Transport properties

A new way to flip bits

11 Jul 2003 Isabelle Dumé

Physicists in Japan have shown that electric fields could be used to improve the performance of magnetic data storage devices. Hideo Ohno and colleagues at Tohoku University demonstrated that the magnetic field needed to reverse the magnetization in a storage bit can be reduced by applying an electric field. By making it easier to ‘flip’ the magnetization of a material, the new method could have applications in ultrahigh-density information storage devices (D Chiba et al. 2003 Sciencexpress 1086608).

In data storage, the reversal of magnetization is used to ‘write’ bits of information – strings of 1s and 0s – onto magnetic materials. The magnetization is usually reversed by applying a local magnetic field. To increase the amount of information stored in a device, it is necessary to use materials with increased magnetic energy densities. However, this means that higher magnetic fields are required to switch the magnetization. Such high fields are difficult to generate and researchers are looking for other ways to reverse the magnetization.
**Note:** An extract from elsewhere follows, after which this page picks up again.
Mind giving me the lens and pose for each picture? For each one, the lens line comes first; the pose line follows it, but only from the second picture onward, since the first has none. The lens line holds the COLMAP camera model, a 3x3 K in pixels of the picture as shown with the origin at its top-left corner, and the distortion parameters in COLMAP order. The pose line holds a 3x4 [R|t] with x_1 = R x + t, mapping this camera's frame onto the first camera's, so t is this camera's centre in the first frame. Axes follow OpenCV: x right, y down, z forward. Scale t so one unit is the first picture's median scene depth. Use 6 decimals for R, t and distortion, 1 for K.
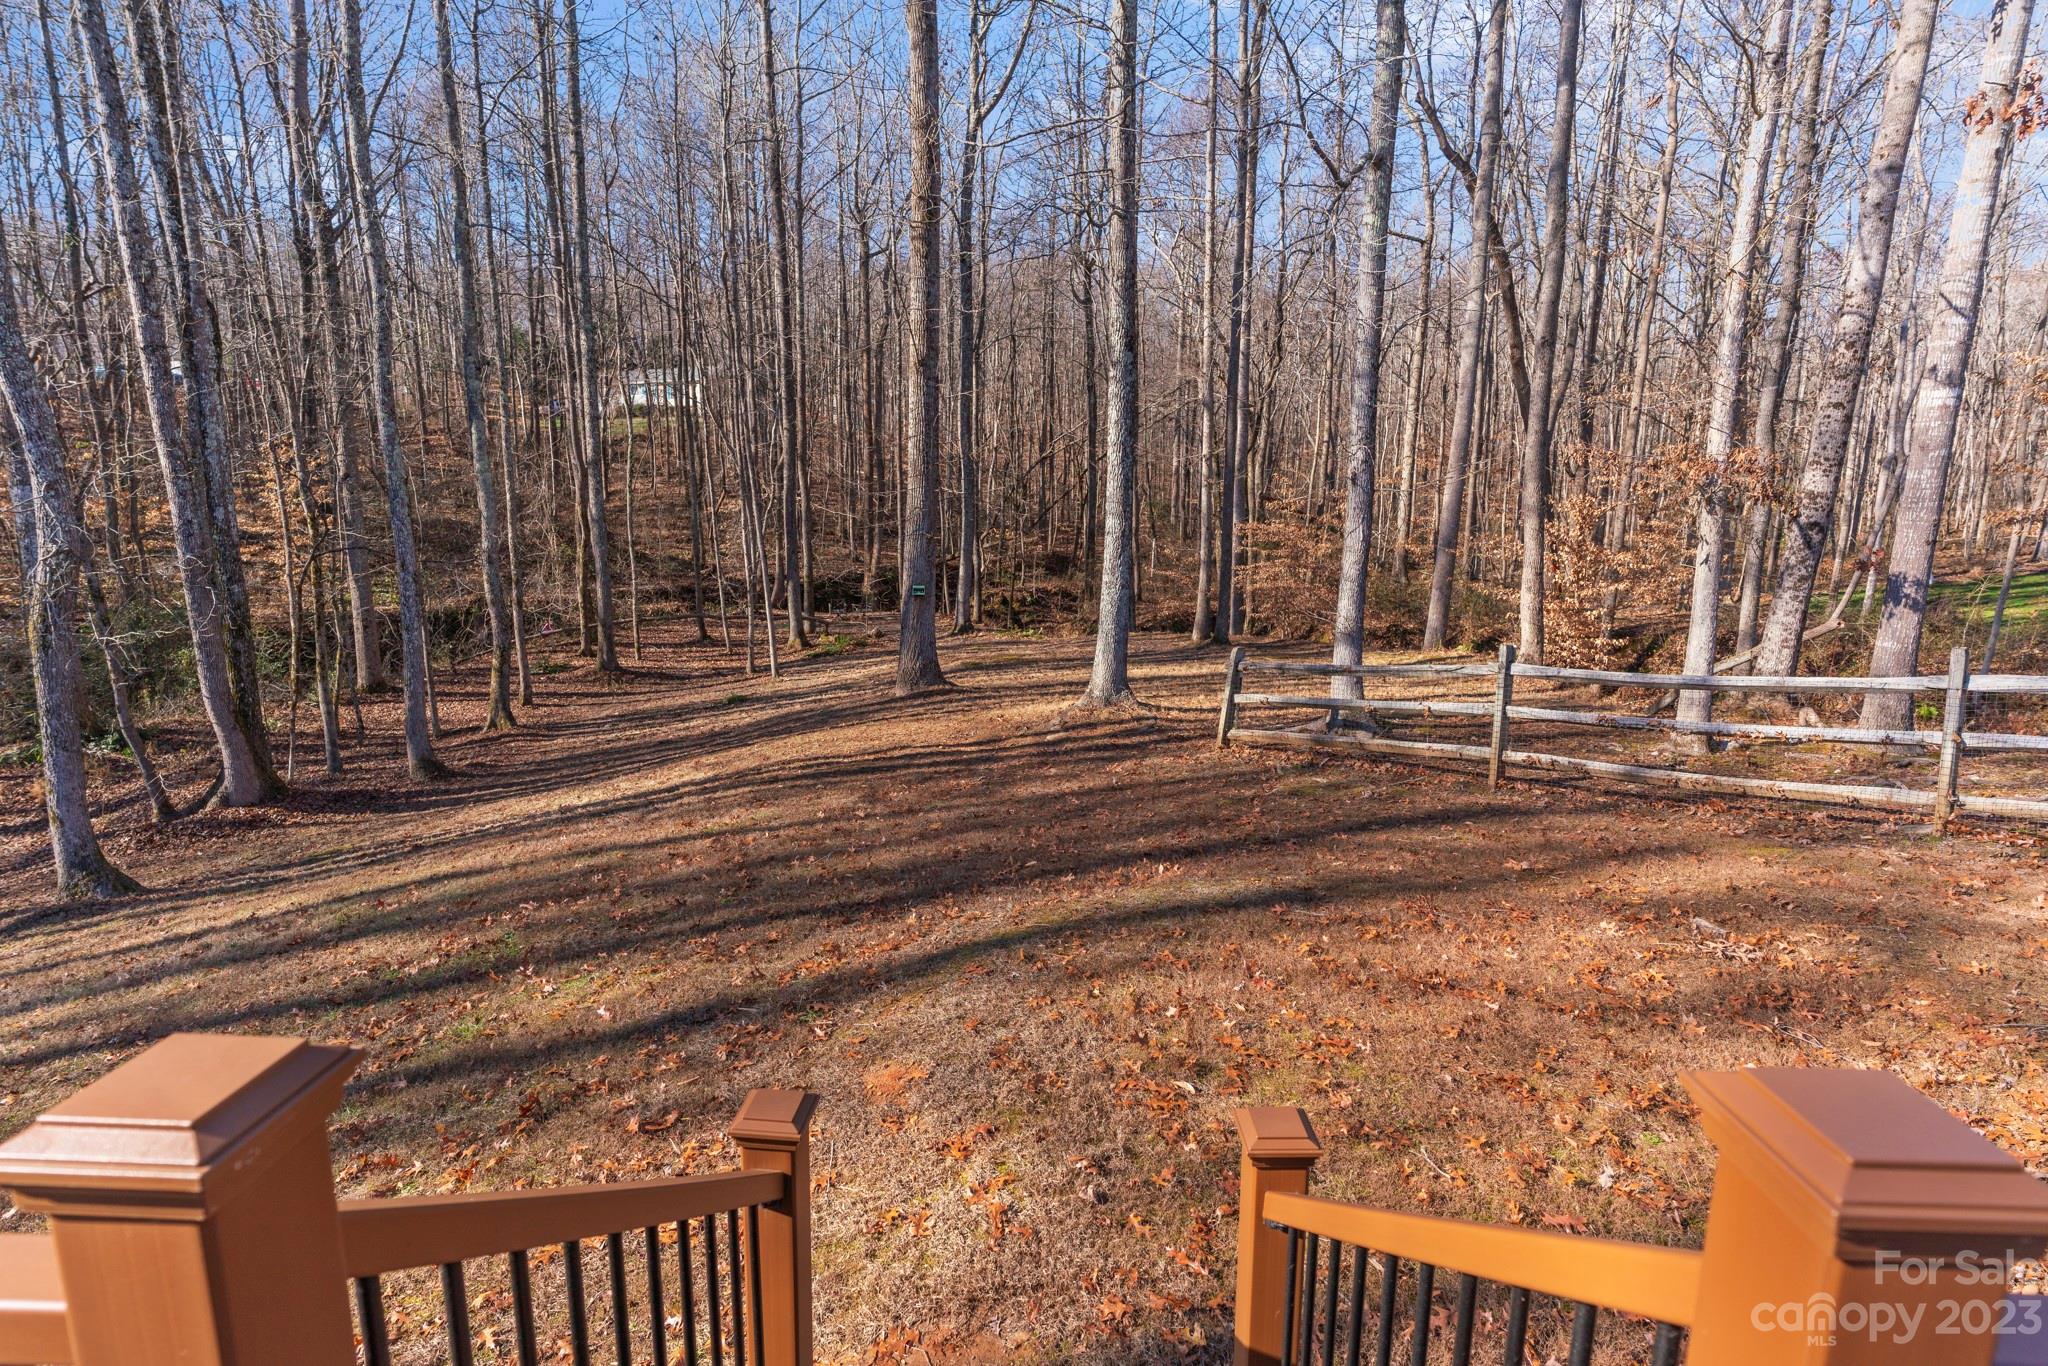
lens RADIAL K [[1028.2, 0, 1014.7], [0, 1028.2, 679.4], [0, 0, 1]] dist [-0.000331, 0.001052]
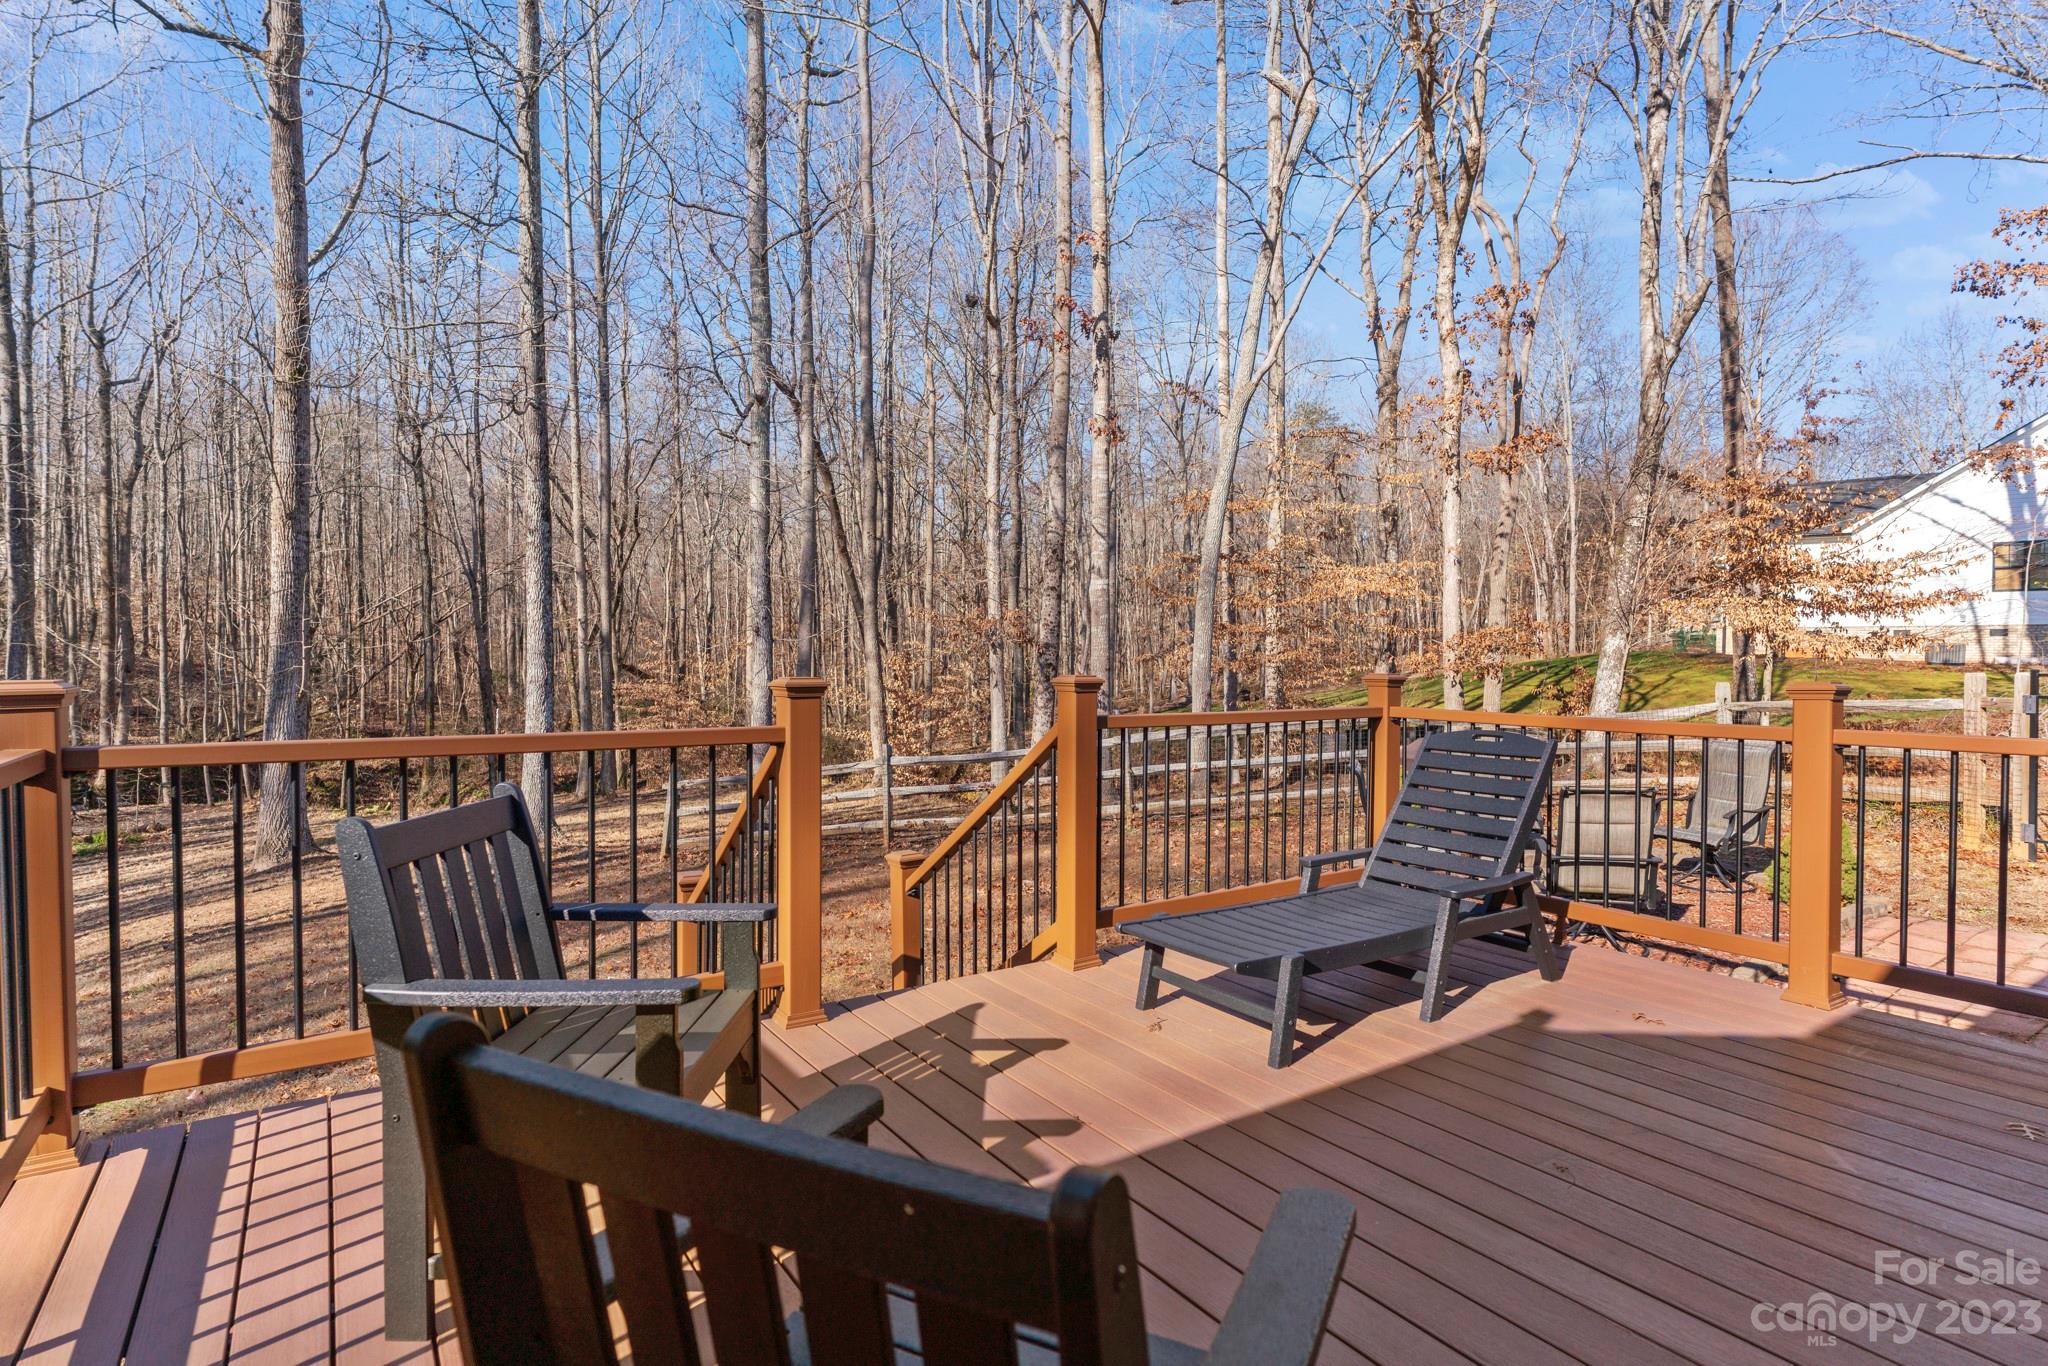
lens RADIAL K [[1028.2, 0, 1014.7], [0, 1028.2, 679.4], [0, 0, 1]] dist [-0.000331, 0.001052]
pose [[0.811865, -0.017644, 0.583579, -0.138427], [0.114251, 0.985020, -0.129163, 0.056359], [-0.572558, 0.171538, 0.801719, -0.169562]]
The Tohoku team applied an electric field of 1.5 megavolts per centimetre to a ferromagnetic semiconductor sample, and found that they could reverse the magnetization at a coercive field that was 5 times lower than when no external voltage was applied. The coercive field is the magnetic field that needs to be applied to a material to reduce its magnetization to zero. The sample was made of indium arsenide – a semiconductor – that had been doped with manganese, which is ferromagnetic.

Ohno says that the technique is a ‘demonstration of principle’ because it has only been made to work at temperatures of 30 kelvin so far. The researchers now hope to demonstrate the technique at room temperature so that it can be used in applications.